**Dataset content**:
******************************

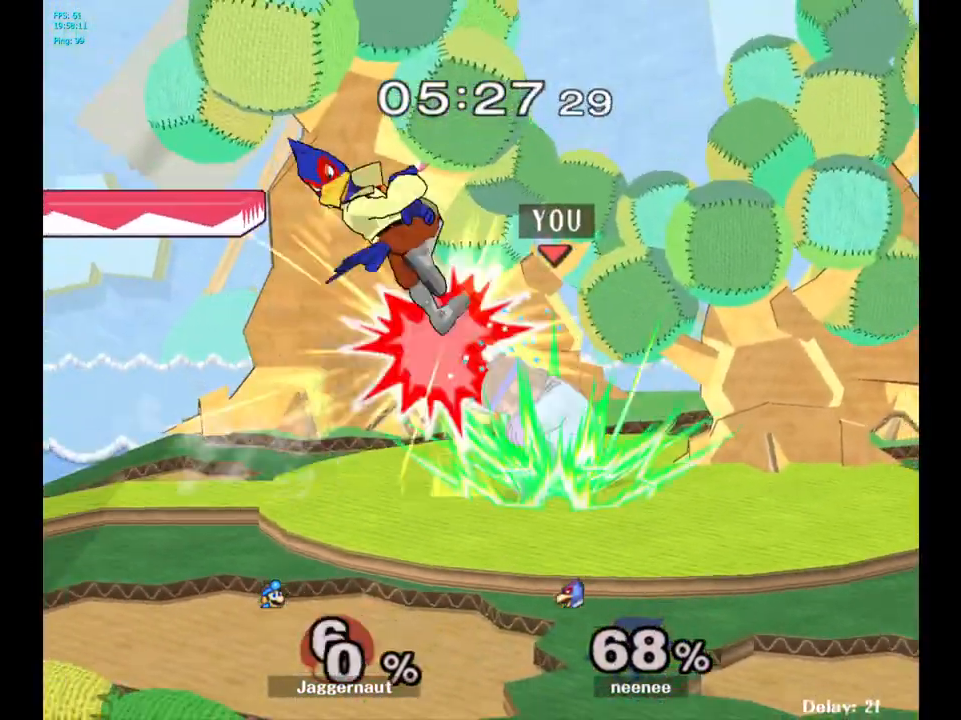
{"buttons": [], "left_stick": "center", "right_stick": "center", "events": [[117, "A", "up"]]}
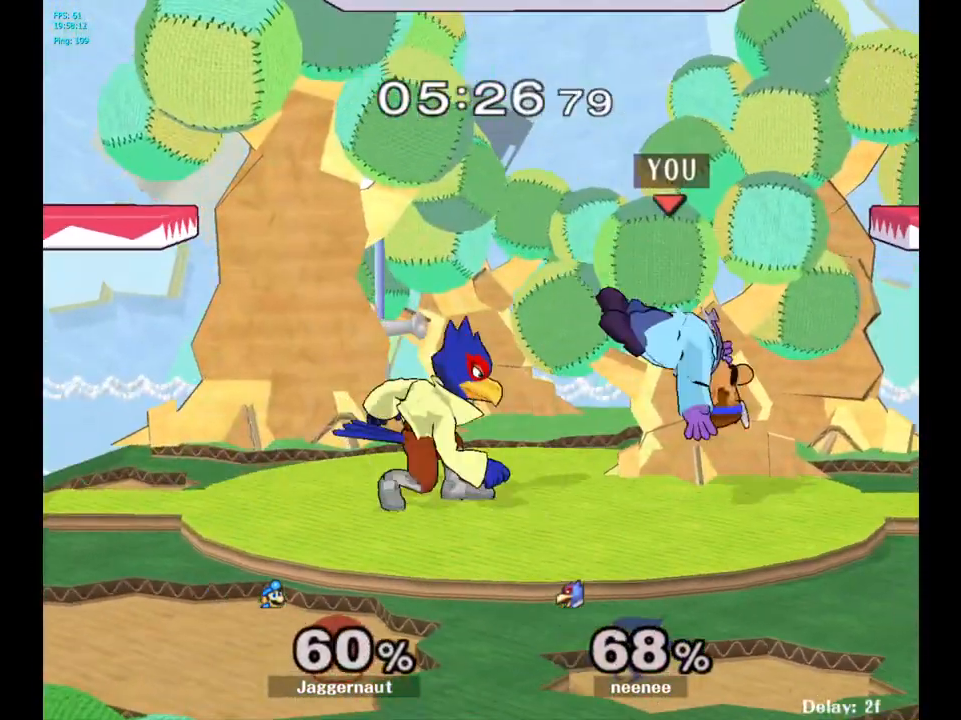
{"buttons": [], "left_stick": "left", "right_stick": "center", "events": [[67, "R1", "down"], [67, "left_stick", "left"], [483, "R1", "up"]]}
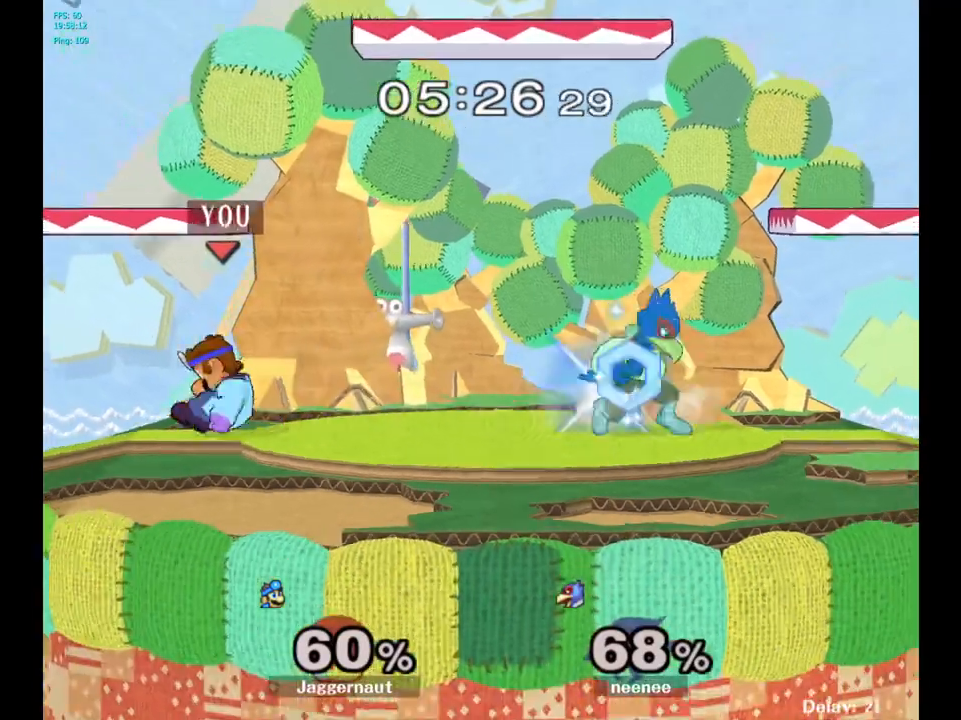
{"buttons": [], "left_stick": "right", "right_stick": "center", "events": [[50, "left_stick", "center"], [267, "left_stick", "left"], [400, "left_stick", "right"]]}
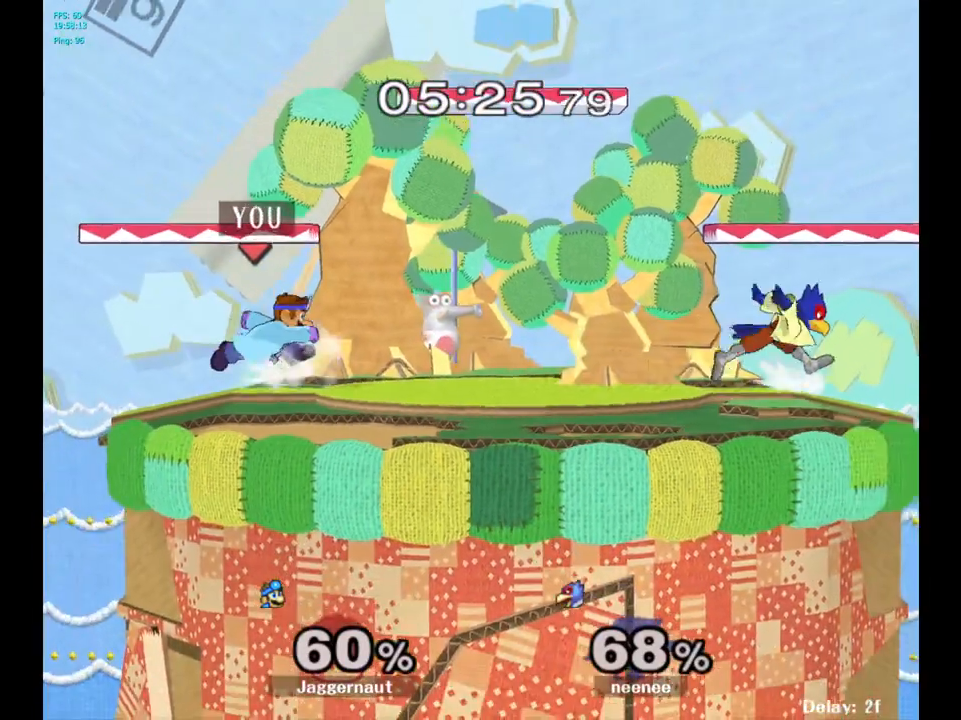
{"buttons": [], "left_stick": "center", "right_stick": "center", "events": [[100, "Y", "down"], [167, "Y", "up"], [200, "left_stick", "center"], [317, "A", "down"], [400, "A", "up"]]}
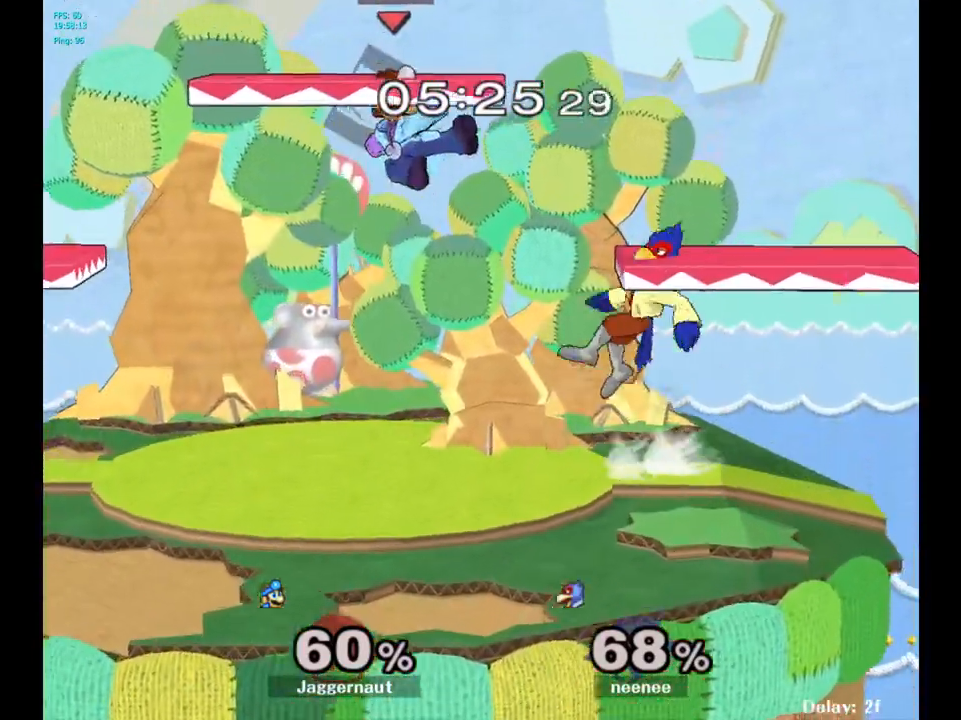
{"buttons": ["R1"], "left_stick": "center", "right_stick": "center", "events": [[33, "left_stick", "right"], [133, "left_stick", "down"], [350, "R1", "down"], [417, "left_stick", "center"]]}
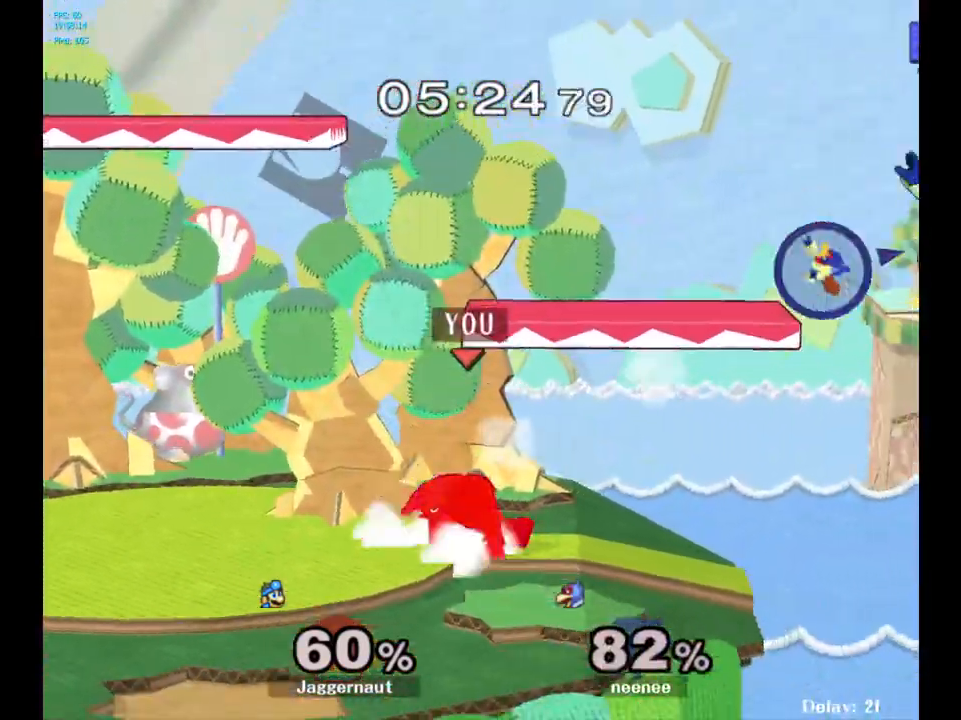
{"buttons": [], "left_stick": "right", "right_stick": "center", "events": [[50, "R1", "up"], [233, "left_stick", "right"]]}
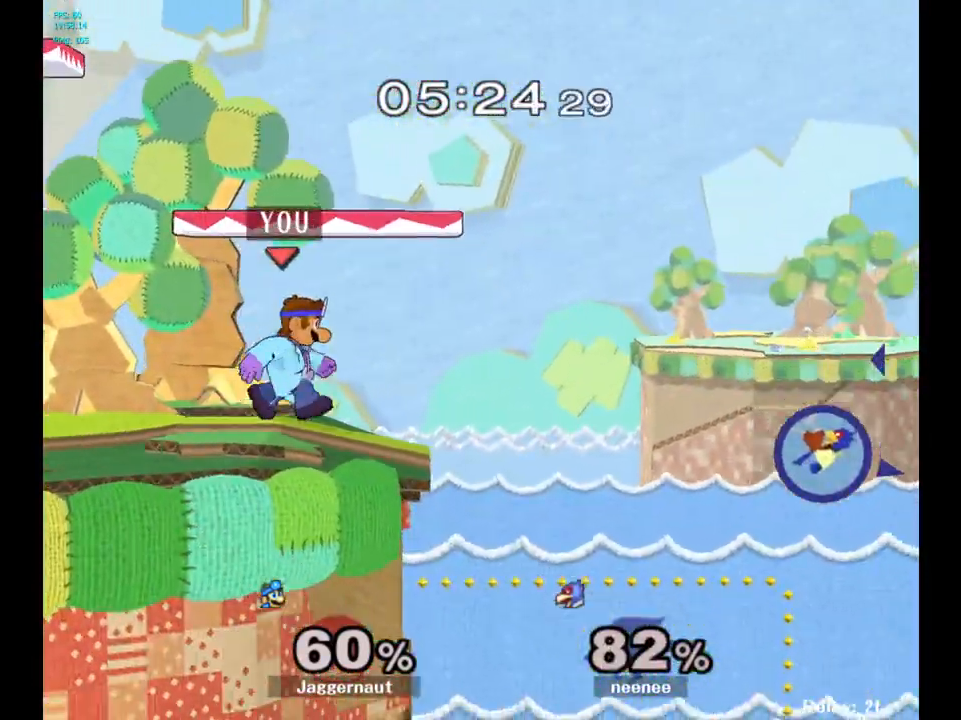
{"buttons": ["R1"], "left_stick": "down-right", "right_stick": "center", "events": [[33, "left_stick", "center"], [117, "left_stick", "left"], [217, "left_stick", "center"], [300, "Y", "down"], [317, "left_stick", "down-right"], [367, "R1", "down"], [500, "Y", "up"]]}
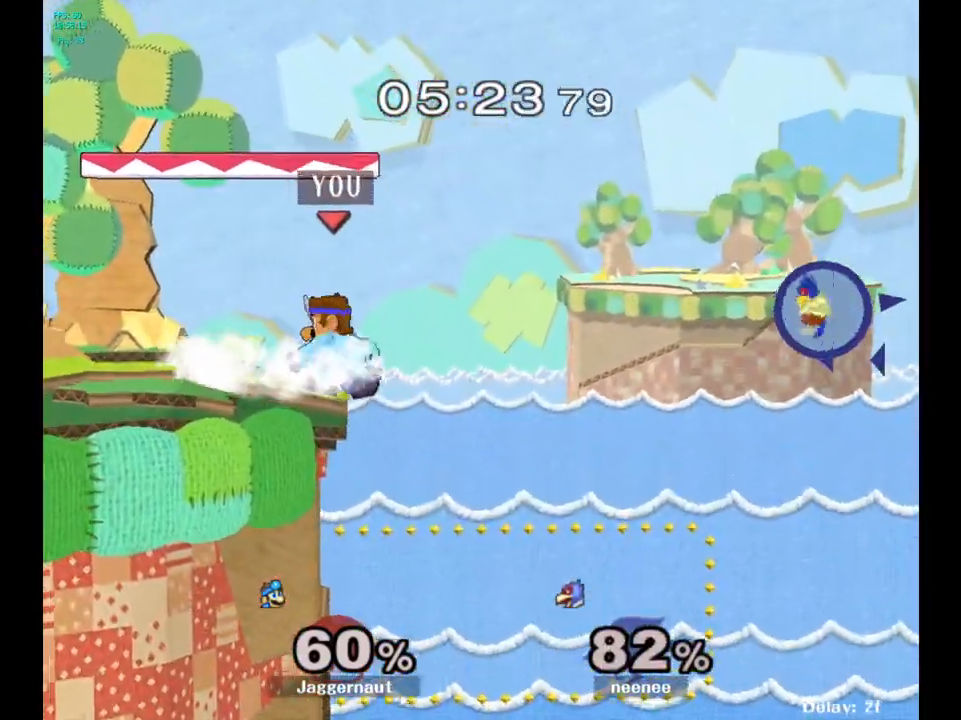
{"buttons": [], "left_stick": "center", "right_stick": "center", "events": [[33, "left_stick", "center"], [50, "R1", "up"]]}
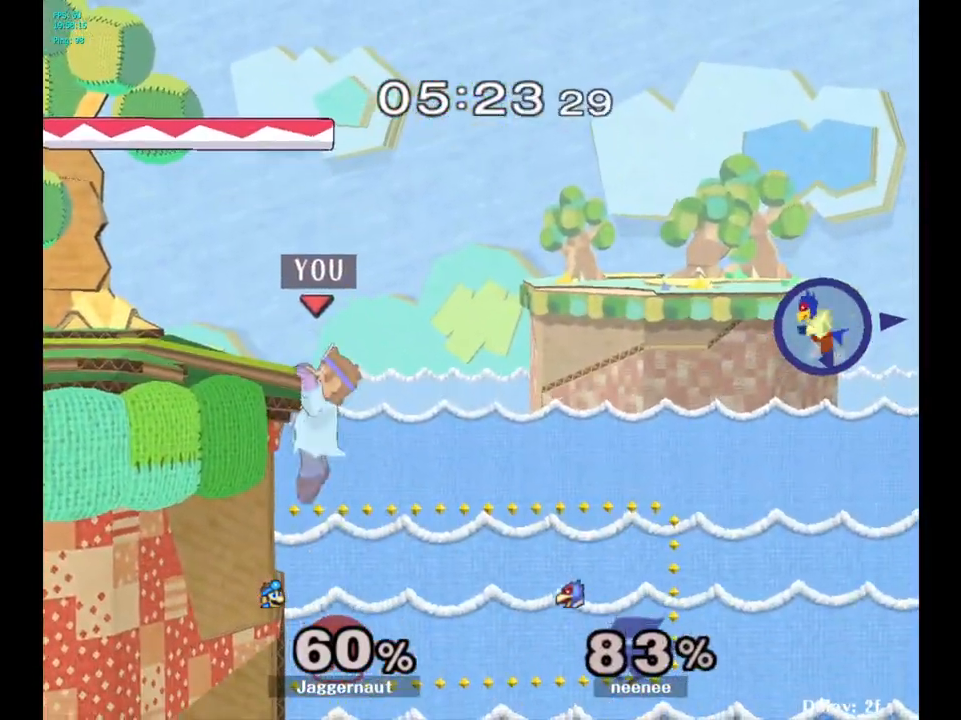
{"buttons": [], "left_stick": "left", "right_stick": "center", "events": [[383, "left_stick", "left"]]}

******************************

**Exercise instructions**: For the word "down", show every line of the entries that holds it.

**Task output**:
{"buttons": [], "left_stick": "left", "right_stick": "center", "events": [[67, "R1", "down"], [67, "left_stick", "left"], [483, "R1", "up"]]}
{"buttons": [], "left_stick": "center", "right_stick": "center", "events": [[100, "Y", "down"], [167, "Y", "up"], [200, "left_stick", "center"], [317, "A", "down"], [400, "A", "up"]]}
{"buttons": ["R1"], "left_stick": "center", "right_stick": "center", "events": [[33, "left_stick", "right"], [133, "left_stick", "down"], [350, "R1", "down"], [417, "left_stick", "center"]]}
{"buttons": ["R1"], "left_stick": "down-right", "right_stick": "center", "events": [[33, "left_stick", "center"], [117, "left_stick", "left"], [217, "left_stick", "center"], [300, "Y", "down"], [317, "left_stick", "down-right"], [367, "R1", "down"], [500, "Y", "up"]]}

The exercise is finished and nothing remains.